Neglected Bernstein

Leonard Bernstein (1918-1990), the world-famous conductor, composer, pianist, lecturer, larger-than-life personality;  how could I refer to him as neglected?  It seems that Bernstein’s handprints are everywhere in the world of music.  I do, however, believe some of his work is neglected.  Okay, somewhat neglected.  I might trade valuable appendages to be as “neglected” as the symphonies of Leonard Bernstein.  But compared to the audience there is for West Side Story, On The Town, or Fancy Free, his symphonies have a small following.

Lenny
Leonard Bernstein

In May, I wrote a post about Bernstein’s music for Candide which can be read at “Time to Make Our Garden Grow”.  Almost all of Lenny’s compositions have a literary connection. His three symphonies all have programmatic elements.  In fact, all three deal with crisis of faith, man’s faith in God, in himself, and a painful renewal of that faith.  The first symphony, Jeremiah, takes its cue from the story of the biblical prophet.  The second, The Age of Anxiety, uses the W.H. Auden poem as its literary inspiration.  The third symphony is a “Kaddish”, a Hebrew hymn of praise to God most closely associated with memorials for the dead.  Not quite as flashy as the Sharks and Jets dancing about, but all are very moving pieces. The work most familiar to me is his Symphony No 1, Jeremiah.

Jeremiah was premiered on January 28, 1944 with Bernstein himself conducting the Pittsburgh Symphony Orchestra.
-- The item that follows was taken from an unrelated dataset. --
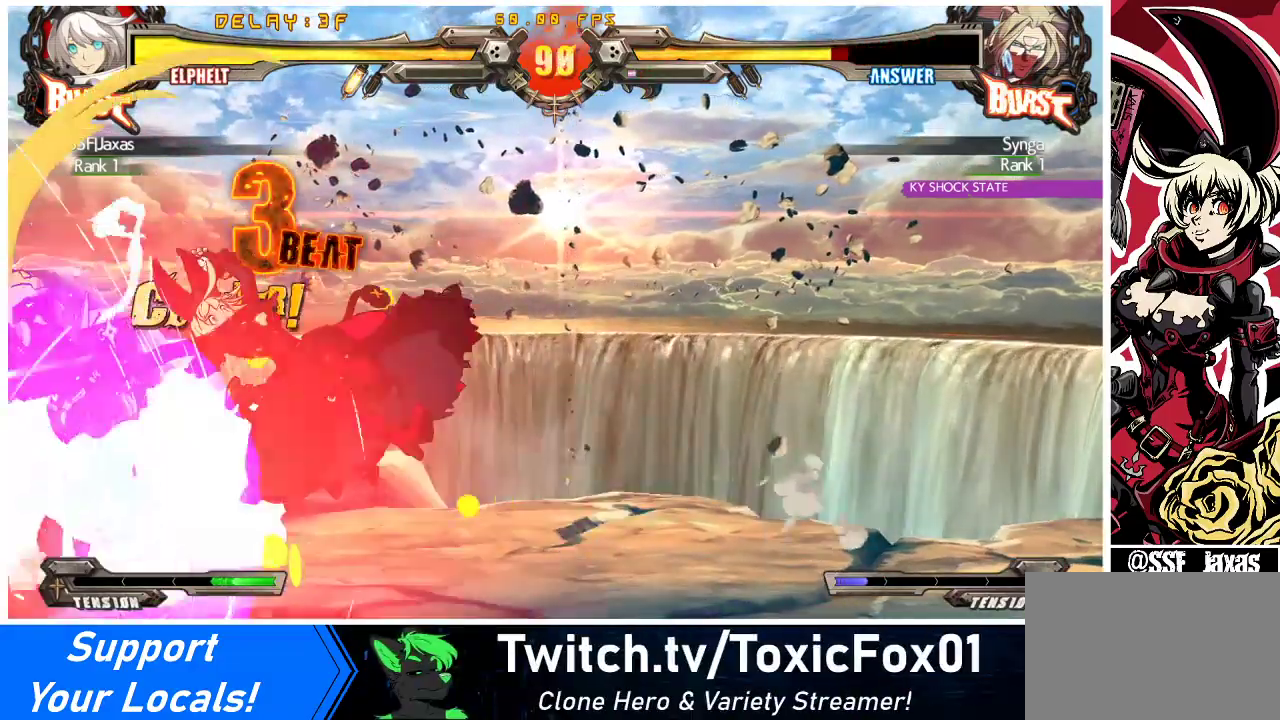
{"buttons": ["TRIANGLE"], "events": [[67, "R1", "up"], [433, "TRIANGLE", "down"]]}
This was a mere three months after Bernstein’s legendary conducting debut with the New York Philharmonic, substituting for an ill Bruno Walter on November 14, 1943.  (Lenny was already on quite a roll.)  This symphony has only three movements, with the mezzo-soprano soloist being featured in the last.
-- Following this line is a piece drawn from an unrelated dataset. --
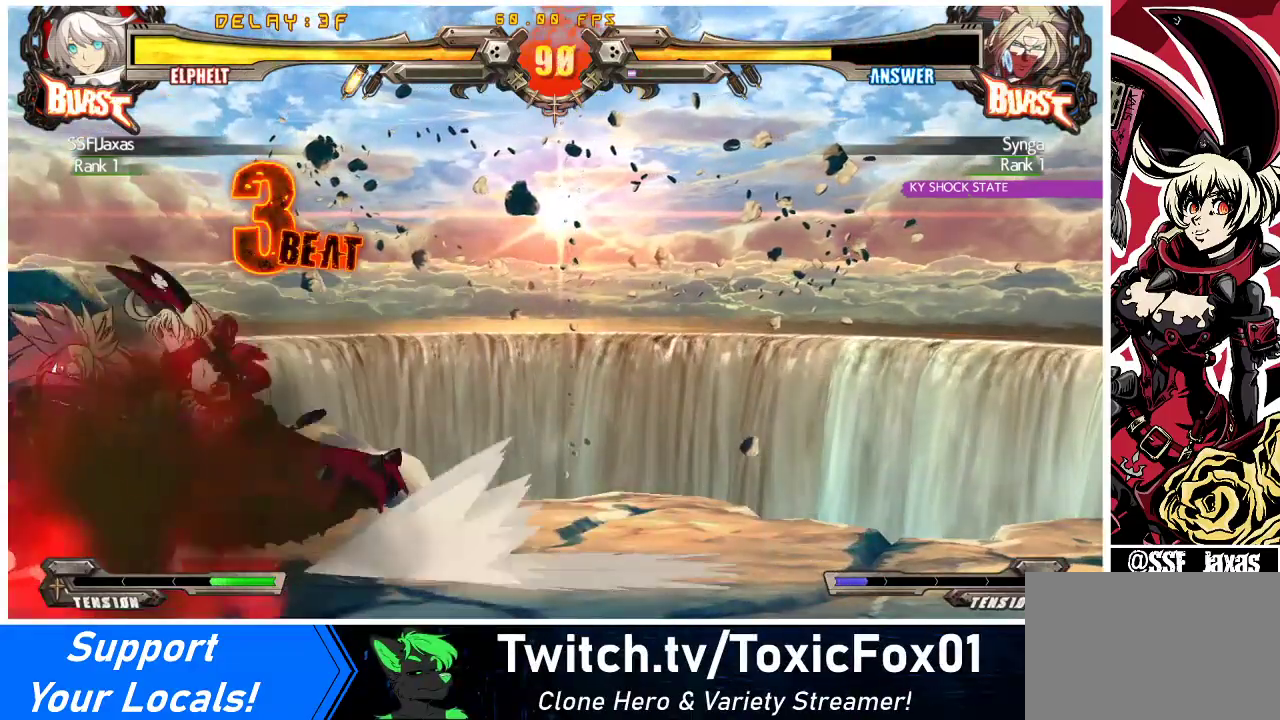
{"buttons": [], "events": [[67, "TRIANGLE", "up"]]}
Leonard Bernstein wrote the following about the symphony, quoted from the New York Philharmonic Program Notes, 29 March 1944:

In the summer of 1939 I made a sketch or a Lamentation for soprano and orchestra.  This sketch lay forgotten for two years, until in the spring of 1942 I began a first movement of a symphony.  I then realized that this new movement, and the Scherzo that I planned to follow it, made logical concomitants with the Lamentation.  Thus the Symphony came into being, with the Lamentation greatly changed, and the soprano supplanted by a mezzo-soprano.  The work was finished on 31 December 1942, and is dedicated to my father.

The symphony does not make use to any great extent of actual Hebrew thematic material… As for programmatic meanings, the intention is again not one of literalness, but of emotional quality. Thus the first movement (Prophecy) aims only to parallel in feeling the intensity of the prophet’s pleas with his people; and the Scherzo (Profanation) to give a general sense of the destruction and chaos brought on by the pagan corruption within the priesthood and the people.  The third movement (Lamentation), being a setting of poetic text, is naturally a more literary conception.  It is the cry of Jeremiah, as he mourns his beloved Jerusalem, ruined, pillaged and dishonored after his desperate efforts to save it.  The text is from the book of Lamentations.  

Here is the complete work.  The painting in the video is “The Prophet Jeremiah Mourning the Destruction” by Rembrandt.  I think that was painted in 1630, but don’t quote me on that.  Art History was not my best subject in school.

Leonard Bernstein, Symphony No. 1 “Jeremiah

The finale offers only consolation, not a solution to man’s crisis of faith.  We have to wait until the “Kaddish” to find some sort of renewal of faith in Bernstein’s symphonic output.  I hope Lenny found some peace for himself before he left this world.  His career surely gave a lot of joy to audiences everywhere.